The other thing I would say, is this: are you the one with the kids all day, most days? If so, what’s wrong with you just being an authoritative, firm, decisive, no-nonsense mom, and working to help things go more firm and no-nonsense in the evenings?
Like Erin talks about, I would ask him if there are ways he would find helpful for you to “hint” at what you’ve talked about in private, when he’s struggling/forgetting in the moment. That’s actually a strategy Doug & I use when one of us is getting angry and the other can tell we’re close to “blowing our top”… we just say the other one’s name, and sometimes call the other one out of the room for a sec, to give a moment for that fierce anger to diffuse and self-control to be regained/maintained. Same principle here. Is there a way you two can find for you to help “remind” him (in a helpful/agreed upon way, not a nagging/rude way) of the things you guys have discussed in private?
p.s., it’s OK to be dark, if it’s honest. In Christ, we’ve all admitted to being rotten needy sinners… so we can be honest about it when we see weakness and wayward things.

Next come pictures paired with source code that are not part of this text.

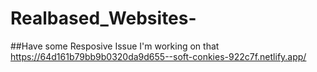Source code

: # Realbased_Websites-
##Have some Resposive Issue I'm working on that
https://64d161b79bb9b0320da9d655--soft-conkies-922c7f.netlify.app/
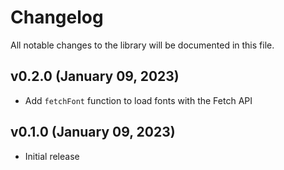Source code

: # Changelog

All notable changes to the library will be documented in this file.

## v0.2.0 (January 09, 2023)

- Add `fetchFont` function to load fonts with the Fetch API

## v0.1.0 (January 09, 2023)

- Initial release

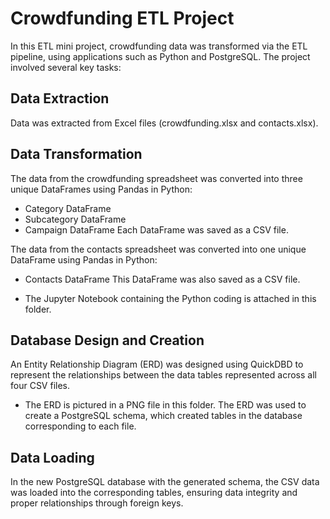 # Crowdfunding ETL Project

In this ETL mini project, crowdfunding data was transformed via the ETL pipeline, using applications such as Python and PostgreSQL. The project involved several key tasks:

## Data Extraction

Data was extracted from Excel files (crowdfunding.xlsx and contacts.xlsx).

## Data Transformation

The data from the crowdfunding spreadsheet was converted into three unique DataFrames using Pandas in Python:
- Category DataFrame
- Subcategory DataFrame
- Campaign DataFrame
Each DataFrame was saved as a CSV file.

The data from the contacts spreadsheet was converted into one unique DataFrame using Pandas in Python:
- Contacts DataFrame
This DataFrame was also saved as a CSV file.

- The Jupyter Notebook containing the Python coding is attached in this folder.

## Database Design and Creation
An Entity Relationship Diagram (ERD) was designed using QuickDBD to represent the relationships between the data tables represented across all four CSV files.
- The ERD is pictured in a PNG file in this folder.
The ERD was used to create a PostgreSQL schema, which created tables in the database corresponding to each file.

## Data Loading

In the new PostgreSQL database with the generated schema, the CSV data was loaded into the corresponding tables, ensuring data integrity and proper relationships through foreign keys.
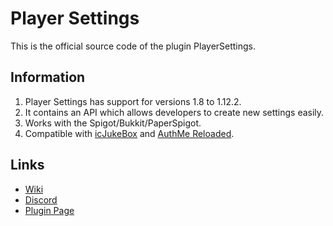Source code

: # Player Settings
This is the official source code of the plugin PlayerSettings.

## Information
1. Player Settings has support for versions 1.8 to 1.12.2.
2. It contains an API which allows developers to create new settings easily.
3. Works with the Spigot/Bukkit/PaperSpigot.
4. Compatible with [icJukeBox](https://www.spigotmc.org/resources/icjukebox.6129/) and [AuthMe Reloaded](https://www.spigotmc.org/resources/authme-reloaded.6269/).

## Links
* [Wiki](https://github.com/limbo56/PlayerSettings/wiki)
* [Discord](https://discord.gg/6gkkJ6y​)
* [Plugin Page](https://www.spigotmc.org/resources/player-settings.14622/)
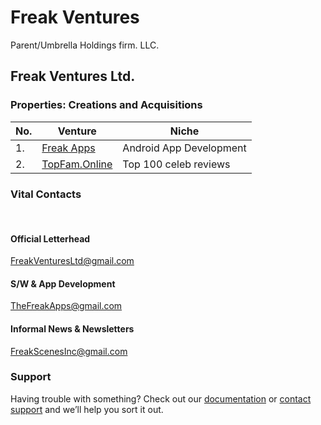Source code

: # Freak Ventures
Parent/Umbrella Holdings firm. LLC. 
## Freak Ventures Ltd.

### Properties: Creations and Acquisitions
| No. | Venture | Niche |
| ---- | ---- | ---- |
|1.| [Freak Apps](http://FreakAppsAndroid.github.io) | Android App Development |
|2.| [TopFam.Online](http//topfam.online) | Top 100 celeb reviews |


### Vital Contacts
 
#### Official Letterhead
<FreakVenturesLtd@gmail.com>
#### S/W & App Development 
<TheFreakApps@gmail.com>
#### Informal News & Newsletters 
<FreakScenesInc@gmail.com>


### Support

Having trouble with something? Check out our [documentation](https://github.com/FreakVentures.README.md) or [contact support](https://github.com/FreakVentures) and we’ll help you sort it out.
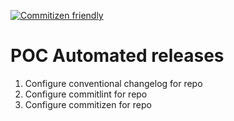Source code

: [![Commitizen friendly](https://img.shields.io/badge/commitizen-friendly-brightgreen.svg)](http://commitizen.github.io/cz-cli/)

# POC Automated releases

1. Configure conventional changelog for repo
1. Configure commitlint for repo
1. Configure commitizen for repo
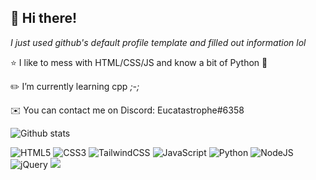 ## 👋 Hi there!

*I just used github's default profile template and filled out information lol*

⭐ I like to mess with HTML/CSS/JS and know a bit of Python 🐍

✏️ I’m currently learning cpp *;-;*

✉️ You can contact me on Discord: Eucatastrophe#6358

![Github stats](https://github-readme-stats.vercel.app/api?username=3nt3r-A-U53rn4m3)

![HTML5](https://img.shields.io/badge/html5-%23E34F26.svg?style=for-the-badge&logo=html5&logoColor=white) 
![CSS3](https://img.shields.io/badge/css3-%231572B6.svg?style=for-the-badge&logo=css3&logoColor=white) 
![TailwindCSS](https://img.shields.io/badge/tailwindcss-%2338B2AC.svg?style=for-the-badge&logo=tailwind-css&logoColor=white)
![JavaScript](https://img.shields.io/badge/javascript-%23323330.svg?style=for-the-badge&logo=javascript&logoColor=%23F7DF1E)
![Python](https://img.shields.io/badge/python-3670A0?style=for-the-badge&logo=python&logoColor=ffdd54) 
![NodeJS](https://img.shields.io/badge/node.js-6DA55F?style=for-the-badge&logo=node.js&logoColor=white) 
![jQuery](https://img.shields.io/badge/jquery-%230769AD.svg?style=for-the-badge&logo=jquery&logoColor=white) 
![](https://img.shields.io/badge/json-5E5C5C?style=for-the-badge&logo=json&logoColor=white)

Jess, I loved what you said about your technique to diffuse each other’s anger in bad moments:
“we just say the other one’s name, and sometimes call the other one out of the room for a sec, to give a moment for that fierce anger to diffuse and self-control to be regained/maintained.”
Do you have any other techniques for helping each other in situations of irritability and/or anger in parenting? I’d love to hear any of those.
Have a great morning!
Thank you so much, Jess, for this article! My husband is the “command man” and I am most definitely that momma who never wants to see her “perfect” babies get hurt! Haha…you described us exactly! We’ve been married for 26 years and have 7 wonderful children ages 25 to 15 and it took me many trials and errors to realize that having a husband like mine is a blessing and it is rare now a days, we are finding it harder to find real MEN for our daughters to marry! Mommas are raising their boys to be meek and gentle instead of strong and firm. I fought it for years and it caused great contention in our marriage. But now I am so thankful that my husband is one of those few rare men who puts my 15 year old son back in his place when he defies me! We work together now, my man and I, and we love how our children are turning out!
Any mommas reading this who have that rare strong not-so-emotional husband please PLEASE take this article to heart…it is SO worth it to adapt to your husbands desires and ways…be meek and gentle and sweet but let him be the MAN God made him to be!
I loved this article. This is awesome. As a former birth blogger, I saw WAY too much of the “gentle parenting” movement, even in Christian circles, and it is a downward spiral of destructiveness, exactly as you described.You are spot on. Thank you!!
I would love for it to reach moms who are truly wondering why they are at odds with their husband. It won’t make a difference, probably, for a combative mom who is only defensive about her choices. But for the mom who is reaching that 2, 3, 4 age, when “gentle” is producing a lack of peace in the home, I would love for this to open her eyes to why God gives us the gifts of authority, discipline, obedience, and structure in the home.
Jess! How did you know what I needed to hear?! I have had this question for quite some time. I’m not against discipline by any means but it has felt like there was too much harshness for my sweet babies. But it is so good to be forced to think of it outside of “my sweet babies.” I do want them to be strong godly men, I want them to understand feelings too but that’s exactly why men and women make a team in raising kids. Thanks for helping me realize I need to let my teammate play his role and it won’t hurt my kids it will make them better. (BTW this is Donna from seminary days 😁)
DONNA!! You’re a mama now!! How good to hear from you. Thanks for sharing honestly about where you’re at, and what you needed to hear.